Elenca tutte le persone chiamate per nome nel brano sulla guerra in Ucraina e indica per ognuna la carica che il brano le attribuisce.

BRANO DI PARTENZA —
########################################

Mentre il mondo
guarda con apprensione all’ISIS e al suo operato, un’altra guerra si sta
consumando nel vecchio continente, quella che vede contrapporsi ribelli
filorussi e governo ucraino e che ha già provocato oltre tremila morti.
Proprio a questa organizzazione si è rivolto di recente il Presidente slovacco Kiska, affinché non rinunci a essere coscienza del mondo e dimostri l’autorità necessaria a prevenire e risolvere conflitti e problemi sulla base del diritto internazionale garantendo che il totalitarismo, l’immoralità e l’ingiustizia non prendano il sopravvento.
Alla luce dello sviluppo del conflitto, è chiaro che l’unità nazionale può essere mantenuta solo pagando il prezzo di uno stato di guerra perenne. Da un lato le ragioni dei ribelli si richiamano al principio di autodeterminarsi, cioè di scegliere il proprio assetto politico, dall’altro il governo ucraino agisce per motivazioni più squisitamente pragmatiche essendo le regioni dell’est le più ricche del paese.
A parere di chi scrive il problema principale non è stabilire chi ha ragione o se l’azione dei ribelli sia legittima. Quello che conta davvero è cercare di porre fine alla violenza e agli scontri armati. La guerra distrugge tutto e tutti, nessuno può reputarsi vincitore poiché è stato sconfitto dal desiderio di seguire la via breve della forza piuttosto che quella lunga e difficile della diplomazia.
Sebbene il Paese sia sempre stato
caratterizzato da un ovest filoeuropeo e un est filorusso, l’attuale conflitto
ucraino affonda le proprie radici nel novembre 2013 quando l’allora Presidente
ucraino Yanukovic rifiutò un accordo con l’Unione Europea (UE) per una maggior
integrazione, preferendo un piano russo di finanziamenti da 15 miliardi di
dollari. Seguirono proteste di piazza da parte degli europeisti che accusavano
Yanukovic di essere un fantoccio del Presidente russo Putin e auspicavano
accordi con l’UE sia per rinsaldare i legami culturali e politici con
quest’ultima che per sostenere la debole
economia ucraina. Le manifestazioni vennero represse con la forza e promulgate
leggi volte a limitare la libertà di espressione e riunione.
Quando nel
febbraio di quest’anno le proteste di piazza avevano reso la situazione ormai
intollerabile il presidente ha lasciato il Paese, stabilendosi in Russia dopo
esser stato formalmente sfiduciato dal parlamento che ne aveva in un primo
momento limitato i poteri. Yanukovic
dichiarava invece alla stampa di essere stato deposto illegittimamente.

########################################

ESTRATTI DELLA RACCOLTA —

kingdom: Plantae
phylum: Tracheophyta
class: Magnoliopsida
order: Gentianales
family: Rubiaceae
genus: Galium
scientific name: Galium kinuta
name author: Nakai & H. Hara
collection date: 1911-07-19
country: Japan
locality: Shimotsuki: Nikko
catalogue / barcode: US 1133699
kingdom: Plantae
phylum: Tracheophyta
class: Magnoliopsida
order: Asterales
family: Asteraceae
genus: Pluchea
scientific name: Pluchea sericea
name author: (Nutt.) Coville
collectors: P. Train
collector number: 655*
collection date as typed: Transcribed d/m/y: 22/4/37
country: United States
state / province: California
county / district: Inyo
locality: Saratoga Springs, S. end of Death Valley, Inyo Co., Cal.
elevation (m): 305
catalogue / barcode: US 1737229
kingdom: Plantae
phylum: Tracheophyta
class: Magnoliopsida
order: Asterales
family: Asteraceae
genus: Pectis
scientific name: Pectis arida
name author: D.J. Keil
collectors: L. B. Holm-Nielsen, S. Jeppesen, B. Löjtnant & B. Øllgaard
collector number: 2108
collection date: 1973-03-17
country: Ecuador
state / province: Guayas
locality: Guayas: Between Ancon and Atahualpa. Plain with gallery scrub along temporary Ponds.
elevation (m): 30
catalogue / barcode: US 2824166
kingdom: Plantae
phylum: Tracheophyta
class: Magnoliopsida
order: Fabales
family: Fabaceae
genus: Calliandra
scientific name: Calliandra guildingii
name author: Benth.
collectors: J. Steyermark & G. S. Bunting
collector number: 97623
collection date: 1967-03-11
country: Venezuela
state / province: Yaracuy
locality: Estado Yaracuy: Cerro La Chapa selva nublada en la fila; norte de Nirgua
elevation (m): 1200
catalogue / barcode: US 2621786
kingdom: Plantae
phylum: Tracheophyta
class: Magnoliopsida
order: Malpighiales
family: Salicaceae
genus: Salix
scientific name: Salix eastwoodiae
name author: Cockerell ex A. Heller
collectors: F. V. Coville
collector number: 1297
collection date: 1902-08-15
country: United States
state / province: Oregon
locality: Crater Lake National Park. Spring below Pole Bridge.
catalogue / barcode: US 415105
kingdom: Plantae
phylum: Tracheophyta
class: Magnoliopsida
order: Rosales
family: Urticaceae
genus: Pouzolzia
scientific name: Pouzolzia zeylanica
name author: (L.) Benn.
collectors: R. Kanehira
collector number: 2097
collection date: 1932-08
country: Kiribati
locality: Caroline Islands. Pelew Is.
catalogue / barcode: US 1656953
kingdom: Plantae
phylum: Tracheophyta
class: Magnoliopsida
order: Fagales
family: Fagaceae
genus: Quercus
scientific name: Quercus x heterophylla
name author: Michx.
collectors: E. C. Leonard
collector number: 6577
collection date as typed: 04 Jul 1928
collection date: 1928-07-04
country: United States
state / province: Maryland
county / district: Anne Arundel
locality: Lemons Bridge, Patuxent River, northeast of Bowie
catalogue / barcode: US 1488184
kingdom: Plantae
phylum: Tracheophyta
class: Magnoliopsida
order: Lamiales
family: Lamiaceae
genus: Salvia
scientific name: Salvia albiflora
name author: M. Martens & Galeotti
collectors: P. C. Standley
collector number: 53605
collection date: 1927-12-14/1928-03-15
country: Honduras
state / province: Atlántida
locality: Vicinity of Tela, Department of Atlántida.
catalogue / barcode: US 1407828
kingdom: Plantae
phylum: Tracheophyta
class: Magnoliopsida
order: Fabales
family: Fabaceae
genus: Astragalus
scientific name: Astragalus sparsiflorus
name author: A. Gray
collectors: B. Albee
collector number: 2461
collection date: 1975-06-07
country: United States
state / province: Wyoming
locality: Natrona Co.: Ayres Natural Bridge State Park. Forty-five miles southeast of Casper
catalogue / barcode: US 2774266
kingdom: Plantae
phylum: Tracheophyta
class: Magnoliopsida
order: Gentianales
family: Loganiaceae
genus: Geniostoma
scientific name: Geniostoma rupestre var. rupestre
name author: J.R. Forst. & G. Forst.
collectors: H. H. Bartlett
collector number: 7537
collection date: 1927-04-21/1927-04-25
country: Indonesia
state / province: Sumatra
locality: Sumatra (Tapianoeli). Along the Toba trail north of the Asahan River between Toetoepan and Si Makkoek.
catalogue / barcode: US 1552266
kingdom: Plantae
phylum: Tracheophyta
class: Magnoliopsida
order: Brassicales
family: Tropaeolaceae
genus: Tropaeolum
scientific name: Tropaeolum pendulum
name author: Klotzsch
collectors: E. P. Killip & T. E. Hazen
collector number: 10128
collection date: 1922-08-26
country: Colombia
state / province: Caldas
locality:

########################################

SOLUZIONE —
- Kiska: Presidente slovacco
- Yanukovic: Presidente ucraino (allora in carica)
- Putin: Presidente russo